Apakah karena pemerintah kita lebih mengutamakan hukum dibanding keadilan itu sendiri? Bisa jadi demikian adanya, kita sudah merasakan bagaimana hukum bertindak melenceng dari keadilan dari kasus2 Prita, Cicak Buaya, Anggodo sampai mbok Minah yang dituduh mencuri kakao. Aku jenuh melihat hukum digunakan untuk menjadi tameng diri sendiri, mereka politikus yang juga pakar hukum begitu getol melindungi diri sendiri demi atas nama hukum.
Jika memang kita benar berorientasi pada hukum seharusnya semua produk perundangan kita berjalan efektif di masyarakat, UU Hak Cipta, Sisdiknas, Porno, ITE dan lain sebagainya seharusnya sudah efektif berjalan di masyarakat selama ini, namun buktinya hampir nol, apakah masyarakat kita cenderung tidak taat pada hukum? tapi mengapa pejabat kita selalu bersikukuh berorientasi pada teks book tentang hukum dan menutup mata pada kondisi sosial yang ada.
Kita semua tahu hukum dibuat pemerintah yang berkuasa maupun DPR yang juga berkuasa, tentu kita tidak menutup mata bahwa ada penyaluran kepentingan penguasa pada setiap produk hukum yang disahkan dinegeri ini, yah hukum tidak akan terlepas dari subjektifitas kepentingan pembuatnya, lalu memaksakan hukum pada mereka yang berseberangan, berbeda dengan keadilan yang tidak satupun orang yang bisa memaksakan rasa keadilan kepada orang lain.

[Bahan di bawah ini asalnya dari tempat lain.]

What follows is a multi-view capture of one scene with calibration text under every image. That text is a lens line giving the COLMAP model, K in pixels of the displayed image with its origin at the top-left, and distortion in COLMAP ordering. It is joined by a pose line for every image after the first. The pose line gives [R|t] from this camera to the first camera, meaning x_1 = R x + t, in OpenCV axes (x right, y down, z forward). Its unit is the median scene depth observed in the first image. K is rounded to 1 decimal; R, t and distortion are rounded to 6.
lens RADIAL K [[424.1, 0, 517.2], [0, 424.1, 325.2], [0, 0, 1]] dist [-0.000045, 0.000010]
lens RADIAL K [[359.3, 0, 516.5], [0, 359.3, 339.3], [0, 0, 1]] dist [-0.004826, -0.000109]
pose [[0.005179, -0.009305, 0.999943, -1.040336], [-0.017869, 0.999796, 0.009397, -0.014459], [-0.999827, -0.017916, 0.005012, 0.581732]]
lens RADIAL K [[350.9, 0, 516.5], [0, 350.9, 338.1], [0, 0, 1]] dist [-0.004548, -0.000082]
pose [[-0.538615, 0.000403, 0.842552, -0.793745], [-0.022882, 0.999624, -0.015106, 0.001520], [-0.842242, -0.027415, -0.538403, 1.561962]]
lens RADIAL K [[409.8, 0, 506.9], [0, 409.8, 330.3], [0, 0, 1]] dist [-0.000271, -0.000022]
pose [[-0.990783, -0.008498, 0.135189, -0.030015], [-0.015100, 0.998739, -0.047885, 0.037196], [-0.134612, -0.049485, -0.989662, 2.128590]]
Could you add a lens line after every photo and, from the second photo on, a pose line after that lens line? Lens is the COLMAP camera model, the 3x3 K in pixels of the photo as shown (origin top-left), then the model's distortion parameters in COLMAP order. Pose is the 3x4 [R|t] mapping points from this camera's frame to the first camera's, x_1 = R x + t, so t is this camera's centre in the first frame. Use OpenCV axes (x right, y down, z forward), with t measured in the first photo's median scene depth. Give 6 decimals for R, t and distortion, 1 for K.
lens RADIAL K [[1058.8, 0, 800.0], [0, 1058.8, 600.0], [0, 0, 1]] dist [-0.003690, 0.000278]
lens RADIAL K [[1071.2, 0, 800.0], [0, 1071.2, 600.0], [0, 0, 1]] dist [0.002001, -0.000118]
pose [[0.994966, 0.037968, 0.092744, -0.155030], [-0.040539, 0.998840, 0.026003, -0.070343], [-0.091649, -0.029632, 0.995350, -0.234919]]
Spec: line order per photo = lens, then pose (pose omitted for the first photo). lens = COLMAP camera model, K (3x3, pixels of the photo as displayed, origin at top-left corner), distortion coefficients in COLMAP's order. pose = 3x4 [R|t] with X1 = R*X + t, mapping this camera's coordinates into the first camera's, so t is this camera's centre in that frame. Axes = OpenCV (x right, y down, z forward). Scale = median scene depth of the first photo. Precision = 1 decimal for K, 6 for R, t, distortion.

Orang kaya bisa membeli hukum, penguasa mampu membeli hukum tapi kita semua tidak mampu membeli rasa keadilan
Terus terang aku merasa bangga pada sosok hakim yang memilih mengADILi mbok minah si pencuri kakao daripada mengHUKUMnya, aku bangga karena dia adalah salah satu contoh sosok ratu adil meski dalam ruang lingkup yang kurang begitu luas, yang selalu dikumandangkan sejak zaman Raja2 di nusantara. Sosok penegak hukum yang menjelma menjadi penegak keadilan dimana berani melakukan terobosan keadilan demi menghadirkan rasa keadilan di negeri ini. Inilah contoh produk keadilan yang kita semua impikan selama ini.
Mari kita selesaikan semua secara adil tidak harus secara hukum karena keadilan sosial adalah bagi seluruh warga Indonesia sedangkan hukum hanya berlaku bagi golongan tertentu.
Akhir kata aku berharap yang kita miliki adalah para aparat penegak keadilan, bukan penegak hukum, produk keadilan bukan produk hukum dan negara keadilan bukan negara hukum.